A sibling of James P. Gorman, an executive officer of the Company, is employed as a director in the equity trading area of one of the Company’s subsidiaries and was paid total compensation in 2004 of between $400,000 and $600,000.

From time to time, in connection with investigations by regulatory and governmental bodies, Merrill Lynch recommends certain counsel with expertise in the area to Merrill Lynch employees. An employee requiring these services generally selects counsel from among the attorneys whose names are provided and the fees are paid by Merrill Lynch. Since 1999, the spouse of Rosemary Berkery, an Executive Vice President and General Counsel of the Company, has been recommended from time to time to provide such counsel. In 2004, fees payable to Ms. Berkery’s spouse for such services were approximately $102,000.

The current Directors, other than Mr. Cribiore, Mr. Finnegan, Mrs. Reese and Mr. Rossotti, were named as defendants in a shareholder derivative action alleging breaches of fiduciary duty in failing to establish procedures sufficient to prevent alleged Enron-related violations of law by Merrill Lynch. The action was dismissed by the U.S. District Court for the Southern District of New York, and an appeal is pending.

3/9/2004 Proxy Information

To the extent permitted by the Sarbanes-Oxley Act of 2002, some directors, executive officers and their families may, from time to time, borrow money from Merrill Lynch in the form of mortgage loans, revolving lines of credit and other extensions of credit. These transactions are entered into in the ordinary course of business on substantially the same terms, including interest rates and collateral provisions, as those prevailing at the time for comparable transactions with our other similarly situated customers. For certain types of products and services offered by our subsidiaries, our directors and officers may receive certain discounts.

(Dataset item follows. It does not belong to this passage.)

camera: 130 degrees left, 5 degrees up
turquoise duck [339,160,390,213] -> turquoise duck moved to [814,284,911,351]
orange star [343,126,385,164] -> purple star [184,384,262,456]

Each of State Street Bank and Trust Company, FMR Corp., and Barclays Global Investors, NA and certain of its affiliates is the beneficial owner of more than 5% of the outstanding shares of our common stock. We and certain of our subsidiaries have engaged in transactions in the ordinary course of business with State Street, FMR Corp., and Barclays Global Investors, NA and with certain of their respective affiliates. These transactions were on substantially the same terms as comparable transactions with other clients.

From time to time, we may perform investment banking, financial advisory and other services in the ordinary course of our business for certain corporations with which some of our directors are affiliated.

From time to time, in connection with investigations by regulatory and governmental bodies, Merrill Lynch recommends certain counsel with expertise in the area to Merrill Lynch employees. An employee requiring these services selects counsel from among the attorneys recommended and the fees are paid by Merrill Lynch. Since 1999, Robert Hausen, Esq., the spouse of Rosemary T. Berkery, has been recommended from time to time to provide such counsel. In 2003, fees payable to Mr. Hausen for such services were approximately $103,000. Ms. Berkery is an Executive Vice President and the General Counsel of Merrill Lynch.

The current directors, other than Mr. Cribiore, are named as defendants in three shareholder derivative actions alleging breaches of fiduciary duty in failing to establish proper research controls and/or in failing to establish procedures sufficient to prevent alleged Enron-related violations of law by Merrill Lynch. One of the actions, involving research-related claims, has been dismissed and is on appeal. The second action, also involving research, is not currently being prosecuted while the appeal of the first dismissal is pending. The third action, involving Enron, is the subject of a pending motion to dismiss. The actions, which were filed in the U.S. District Court for the Southern District of New York and in the Supreme Court of the State of New York, seek damages in an unspecified amount and other relief.